Многое о том, как проходила жизнь отца Адриана в родительском доме, нам известно благодаря помещице села Семёновское, имя которой до нашего времени, увы, не дошло. Однако именно она в конце 19 века поведала биографам отца Адриана некоторые интересные подробности. Так, например, едва научившись ходить, Андрейка стал настоящим помощником отцу и матери. Не раз видели его вместе с родителями на огороде. Не отставая от старших, мальчик маленькой мотыгой выкапывал из земли клубни репы и луковицы, сам складывал овощи в корзину.
У Андрея были старшие сёстры. Они так и норовили увлечь малыша в свои игры, и часто звали его на улицу, желая похвастаться перед подругами смышлёным младшим братишкой. Но Андрейка, к их удивлению, к играм большого интереса не проявлял. «Я лучше матушке помогу в избе прибраться. И вы бы шли, дел дома много», — говорил он. Такая серьёзность мальчика часто вызывала у старших улыбку. Иван и его супруга — имя матери будущего подвижника история тоже, к сожалению, для нас не сохранила — не могли нарадоваться на своё трудолюбивое чадо.
Но вот Андрейка немного подрос и стал частенько пропадать из дому. Уходил в заброшенный сад или на крутой берег реки, находил там уединённое место и молился Богу. Однажды отец и мать обегали в его поисках всё село, но нигде не смогли отыскать. В беспокойстве они возвращались домой, как вдруг навстречу им попалась старушка. «Сынка ищете? — догадалась она. — Так в церкви он, я только что оттуда — сама его видела». Осторожно заглянув в храм, родители нашли Андрея на коленях перед иконой Богородицы. После этого случая супруги Семёновские долго совещались и решили, что при таком духовном рвении непременно предстоит их сыну быть особой духовного звания. «Да не дьяконом как я, а чем-нибудь поболе», — размышлял отец. На семейном совете было решено отдать Андрея в духовное училище.
И вот, как раз накануне поступления, с мальчиком произошло событие, которое его родители расценили как особый Божий знак. Был пасмурный день. Неожиданно налетел ураганный ветер. «Такая непогода, а Андрей-то наш на улице», — заволновались родители. Они выбежали из дому, и вдруг увидели мальчика... парящим высоко в воздухе! Сильнейший порыв ветра поднял его и каким-то чудом удерживал. А потом плавно опустил обратно на землю. Андрей не ушибся и даже не испугался. Отец и мать не в силах были вымолвить ни слова, и только крестились, глядя на сына. А он с этих пор стал ещё более задумчивым и ещё больше времени стал проводить в молитвах.

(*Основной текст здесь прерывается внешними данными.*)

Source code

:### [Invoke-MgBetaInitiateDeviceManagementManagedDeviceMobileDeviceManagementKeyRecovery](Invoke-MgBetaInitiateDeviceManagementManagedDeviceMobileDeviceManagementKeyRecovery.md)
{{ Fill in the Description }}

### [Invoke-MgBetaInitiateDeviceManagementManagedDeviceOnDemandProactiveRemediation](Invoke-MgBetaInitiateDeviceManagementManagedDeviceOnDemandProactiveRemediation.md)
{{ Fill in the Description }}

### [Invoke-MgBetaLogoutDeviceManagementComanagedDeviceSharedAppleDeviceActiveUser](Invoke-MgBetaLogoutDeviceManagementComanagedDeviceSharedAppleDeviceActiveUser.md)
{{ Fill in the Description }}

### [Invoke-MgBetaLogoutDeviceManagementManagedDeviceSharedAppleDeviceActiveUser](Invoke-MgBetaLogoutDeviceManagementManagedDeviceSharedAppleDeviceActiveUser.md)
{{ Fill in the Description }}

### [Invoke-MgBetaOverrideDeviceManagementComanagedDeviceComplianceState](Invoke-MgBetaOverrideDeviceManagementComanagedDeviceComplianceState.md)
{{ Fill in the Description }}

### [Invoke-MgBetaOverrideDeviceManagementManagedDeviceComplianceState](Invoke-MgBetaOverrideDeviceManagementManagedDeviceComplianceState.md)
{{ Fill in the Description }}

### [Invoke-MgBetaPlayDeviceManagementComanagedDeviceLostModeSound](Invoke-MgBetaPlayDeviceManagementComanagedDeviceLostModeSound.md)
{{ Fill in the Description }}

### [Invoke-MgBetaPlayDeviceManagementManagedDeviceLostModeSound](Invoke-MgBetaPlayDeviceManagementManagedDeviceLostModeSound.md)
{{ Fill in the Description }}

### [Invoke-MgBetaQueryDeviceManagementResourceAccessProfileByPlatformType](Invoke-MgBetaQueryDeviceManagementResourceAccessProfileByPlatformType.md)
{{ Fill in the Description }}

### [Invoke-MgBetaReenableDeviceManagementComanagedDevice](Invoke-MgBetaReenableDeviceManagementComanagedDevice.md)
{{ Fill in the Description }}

Как провожали отец и мать Андрея в духовное училище, как часто приезжал он на каникулы домой, чтобы увидеть их — нам, к сожалению, неизвестно. Зато известно, что и училище, и семинарию Андрей окончил, а в 1826 году родители благословили его на монашеский постриг. Так Андрей стал Адрианом. Живя в монастыре, он часто вспоминал отчий дом в разговорах с духовными чадами. И когда отец Адриан говорил о своих родителях, его глаза светились покоем и любовью.